In the decoders, only the one complex decoder can produce more than 1 uop, so any multi-uop instruction that didn't already happen to be first in its decode group ends that group early. Having a bunch of instructions with memory operands using indexed addressing modes could cripple legacy-decode throughput as every such instruction would decode by itself, needing the complex decoder.
In the uop cache, saving space makes sense; 6 uops per "line" isn't very big, and an extra uop for multiple instructions could easy require an extra "line" for the same 32-byte block, reducing cache density and thus hit rate. Unlike the ROB, it only needs to get fetched as part of a block, not indexed to have have a completion port mark it as "done" and ready to retire.
Intel did change things in Haswell to allow keeping more instructions micro-fused: instructions with 2 operands, with a read+write destination, can keep an indexed addressing mode micro-fused, like addps xmm0, [rdi + rdx*4]

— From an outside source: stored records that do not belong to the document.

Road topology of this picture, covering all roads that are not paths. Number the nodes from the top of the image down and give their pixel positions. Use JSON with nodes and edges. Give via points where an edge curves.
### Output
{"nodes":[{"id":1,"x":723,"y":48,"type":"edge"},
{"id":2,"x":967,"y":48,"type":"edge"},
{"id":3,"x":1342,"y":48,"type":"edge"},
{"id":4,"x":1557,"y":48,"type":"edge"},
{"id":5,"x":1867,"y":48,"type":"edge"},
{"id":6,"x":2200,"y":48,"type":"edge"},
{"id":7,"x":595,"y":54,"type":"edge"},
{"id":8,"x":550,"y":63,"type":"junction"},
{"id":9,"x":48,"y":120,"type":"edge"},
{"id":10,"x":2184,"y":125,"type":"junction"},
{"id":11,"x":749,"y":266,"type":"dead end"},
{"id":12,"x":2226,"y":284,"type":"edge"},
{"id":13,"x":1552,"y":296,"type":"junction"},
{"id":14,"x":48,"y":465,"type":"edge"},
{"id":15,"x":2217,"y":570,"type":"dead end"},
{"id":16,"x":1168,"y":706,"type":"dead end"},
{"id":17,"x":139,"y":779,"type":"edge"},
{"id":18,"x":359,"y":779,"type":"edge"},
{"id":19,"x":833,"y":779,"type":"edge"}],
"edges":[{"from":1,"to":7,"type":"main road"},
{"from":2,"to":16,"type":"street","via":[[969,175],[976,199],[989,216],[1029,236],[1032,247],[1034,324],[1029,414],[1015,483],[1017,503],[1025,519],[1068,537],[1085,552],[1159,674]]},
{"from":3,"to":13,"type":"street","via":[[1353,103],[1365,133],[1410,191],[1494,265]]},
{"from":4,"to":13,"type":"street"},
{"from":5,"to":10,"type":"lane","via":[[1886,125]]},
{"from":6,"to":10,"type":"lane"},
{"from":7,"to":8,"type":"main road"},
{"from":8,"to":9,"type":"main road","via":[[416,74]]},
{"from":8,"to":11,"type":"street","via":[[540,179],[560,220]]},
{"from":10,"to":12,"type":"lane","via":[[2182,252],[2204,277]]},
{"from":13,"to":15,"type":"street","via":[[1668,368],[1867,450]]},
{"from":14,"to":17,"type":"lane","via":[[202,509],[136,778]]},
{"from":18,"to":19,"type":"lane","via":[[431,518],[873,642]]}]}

. But not vaddps xmm0, xmm0, [rdi+rdx*4]
, unfortunately. See Micro fusion and addressing modes
So apparently they realized or decided it was worth spending a few more bits on ROB entries to reduce un-lamination in a lot of code. A lot of the time CPUs are running scalar code, with instructions like add rdx, [rsi+rcx]
or mov [rdi + rcx*4], eax
(stores are store-address + store-data uops on Intel CPUs, each writing part of a store-buffer entry), not AVX. Also, the Haswell uop format had to change to accommodate single-uop FMA with 3 inputs; before that Intel uops could have at most 2 inputs. (It wasn't until Broadwell that they took advantage of this to make adc
and cmov
single-uop; perhaps they wanted disabling FMA via microcode to be an option in case a bug was discovered, so didn't want to hard-wire it into how some baseline x86 instructions were handled, which couldn't be disabled in a CPU that needs to run existing binaries.)
Or is it because that whether a given μop should be unlaminated is uncertain at decode stage, and needs to be dynamically determined according to the CPU usage status at runtime?
Maybe something to that idea about; in pre-decode, instructions get steered to an appropriate decoder. Some opcodes always get steered to the complex decoder, limiting them to 1/clock throughput from legacy decode even if that instance of that opcode actually decoded to a single uop. (At least that's our best theory to explain Can the simple decoders in recent Intel microarchitectures handle all 1-µop instructions?)
If the pre-decoders had to steer to the complex decoder based on indexed addressing mode, they might do something unfortunate like sending any uop with a SIB to the complex decoder, including add eax, [rsp+16]
.
It probably also kept parts of the decoders more similar to Nehalem, always micro-fusing memory operands regardless of the addressing mode, if possible for that instruction.
Footnote 1: I don't remember where I read that fact about Intel simplifying the internal uop format in the back-end. It's not in https://www.realworldtech.com/sandy-bridge/ so maybe in https://agner.org/optimize/ (microarch guide)